◆ Dataset entries ◆
#####
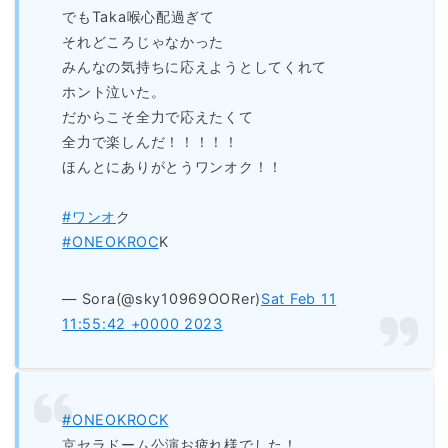
でもTaka喉心配過ぎて
それどころじゃなかった
みんなの気持ちに応えようとしてくれて
ホント泣いた。
だからこそ全力で応えたくて
全力で楽しんだ！！！！！
ほんとにありがとうワンオク！！
#ワンオ
ク
#ONEOKROC
K
— Sora(@sky10969OORer)
Sat Feb 11
11:55:42 +0000 2023
#ONEOKROCK
京セラドーム公演お疲れ様でした！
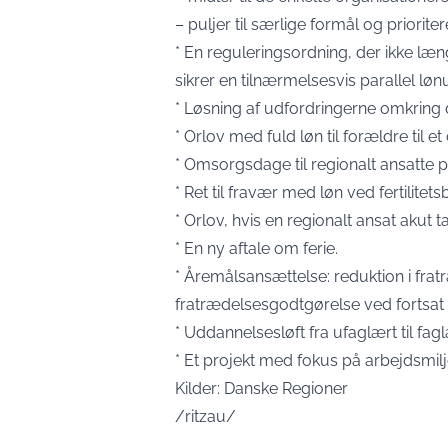
– puljer til særlige formål og priori
* En reguleringsordning, der ikke læ
sikrer en tilnærmelsesvis parallel lø
* Løsning af udfordringerne omkring 
* Orlov med fuld løn til forældre til e
* Omsorgsdage til regionalt ansatte p
* Ret til fravær med løn ved fertilitet
* Orlov, hvis en regionalt ansat akut 
* En ny aftale om ferie.
* Åremålsansættelse: reduktion i fra
fratrædelsesgodtgørelse ved fortsat
* Uddannelsesløft fra ufaglært til fagl
* Et projekt med fokus på arbejdsmilj
Kilder: Danske Regioner
/ritzau/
#####
◆ Work request ◆
Your answer should consist of every line from the entries that holds "regionalt".

◆ Task response ◆
* Omsorgsdage til regionalt ansatte p
* Orlov, hvis en regionalt ansat akut 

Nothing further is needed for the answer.